徳子もその一人だった。「徳ちゃん、いつまで洗ってるん。お父さん、ご飯食べるん待ってはるよ」と、母親が見に来た。「はーい、すぐ行きます」と、返事をしてからまた10分がたった。それでもやってこないので、とうとう父親が「いったい何分待たせるんや。徳子、ええかげんにせんか」と、怒りだした。徳子はぬれた手を胸のところあたりでぶらぶらさせながらやってきた。「お母さん、よごれてへんか見て」と、泣きながら両ほうの手の平を差し出すが、その手は洗いすぎて赤くなり痛々しそうだ。その様子を見て母親はもとより父親も「これはいかん。たんなるきれい好きやない。なんかの病気とちがうか」という不安を抱いたという。

二年前から「手洗い」の兆候があった

当センターの事前相談には、両親が参加した。「じつは、おかしいなと思いはじめたのは、ずーと前からなんです」と、母親が話しはじめた。二年前、徳子が仕事にでるようになった年の夏頃だ。「あれ、なんかよう手をあらうな」と、思い始めたのは。それでも仕事も休まず出勤するし、家でも生活上の支障はなかった。職場も初めは楽しそうだったが、だんだん「つらいから、行きたくない」と言って、泣いたりすることもでてきた。それでも頑張りやさんの徳子は、仕事を休むとか遅刻するとかいうことはなかった。「なんやその頃からですやろか、手洗いが長くなったなと感じはじめたんは」と、母親は記憶をたぐりよせるようにつぶやいた。

こだわり性の自分に気づき、操縦術をおぼえるお手伝い

話を聞いたカウンセラーは、強迫性障害(強迫神経症)におちいりやすいタイプについて次のように説明した。

「こだわり性で、納得しないと動けないタイプの人が多いですね。人からああせ、こうせと指示されて動くのがきらいです。自分から動くのはいいのですが、それには自分に力や経験がないとできないですね。それと本来の自分の性格である[こだわり性]に気づいていない。つまり気のいい、まわりに合わせながらやってきた自分。きづかいのじょうずな自分が本当の自分、と思っている。ところが実はそうでない自分がだんだん頭をもたげてきているんです。今までの自分だったらなんともなかったのに、なんか気になる、なんかいややなと思い出しているはずです。そういう自分を確認してみて、こだわり性が本来の自分なんやなと気づくお手伝いをカウンセリングでまずしていくことになるでしょう。自分をみなおし、自分にあった生き方を再発見していくことができるようになると、だんだん元気になってこられます。車にたとえると、馬力は強いけれど操縦しにくい車と言った感じです。自分という車は乗りかえられないけれど、運転技術は向上できますね。これを目標にします。上手になる芽が眠っていますので、それを目覚めさせて伸ばしていくというカウンセリングの方法をとります」。

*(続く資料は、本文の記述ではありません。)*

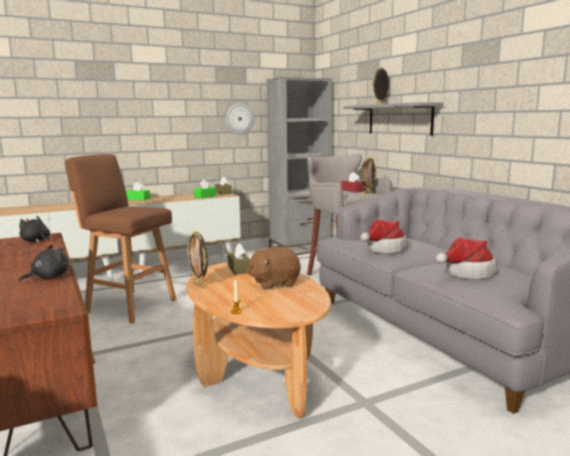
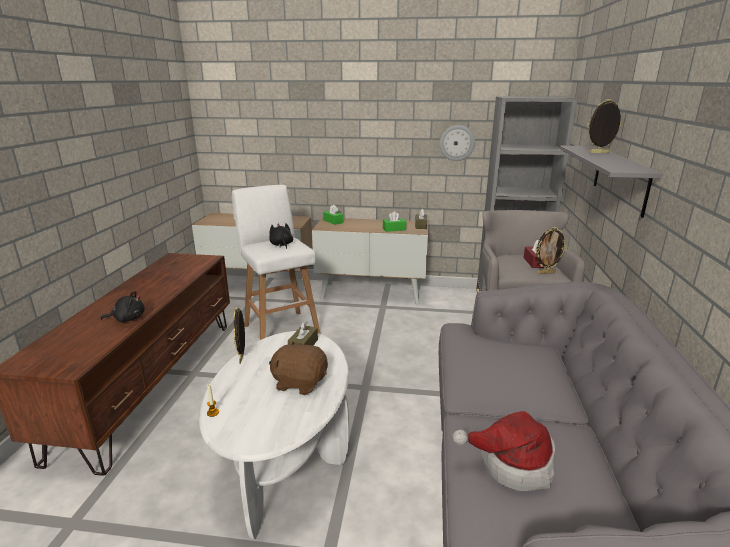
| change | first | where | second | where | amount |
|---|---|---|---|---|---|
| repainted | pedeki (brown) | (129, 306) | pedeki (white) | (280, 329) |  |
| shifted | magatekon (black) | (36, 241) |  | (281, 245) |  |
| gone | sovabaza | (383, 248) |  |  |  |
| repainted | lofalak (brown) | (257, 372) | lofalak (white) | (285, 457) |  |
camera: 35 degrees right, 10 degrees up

「そう言われると、あの子、こだわり性のとこありますよね、おとうさん」と、母親はうなずきながら父親の顔を見上げた。

小さな主導権をとれることが、回復への大きな山

本人が家で小さな主導権がとれるようにもっていく。それには母との会話のなかで、主導権をとれることが一番の近道だ。犬の散歩にたとえると、犬が前を歩いて飼い主は後をついていくといった光景と似ている。一歩娘が前を歩いて親が後をついていく。会話のなかみがそのようになっているだろうか。例をあげて説明してみると。

例1

本人:きょうはえらい曇ってるな。

母親:うん、今日雨ふるゆうてたで。傘もっていきや。

コメント:小さな会話だけれど、「雨ふるゆうてたで。傘、もっていきや」というのは、母親が先に出ている。この場合は「そうやな、曇ってるな」という返事で止めておく。

例2

本人 きょうのおかずおいしいわ。

母親 そうか、ちょっと高かったけど、デパートでこうてきたんやで。

コメント:これも先に出ている。「そうか、おいしいか」で止める。その後「どこで買うたん?」と聞かれたら、「デパートや」と答える。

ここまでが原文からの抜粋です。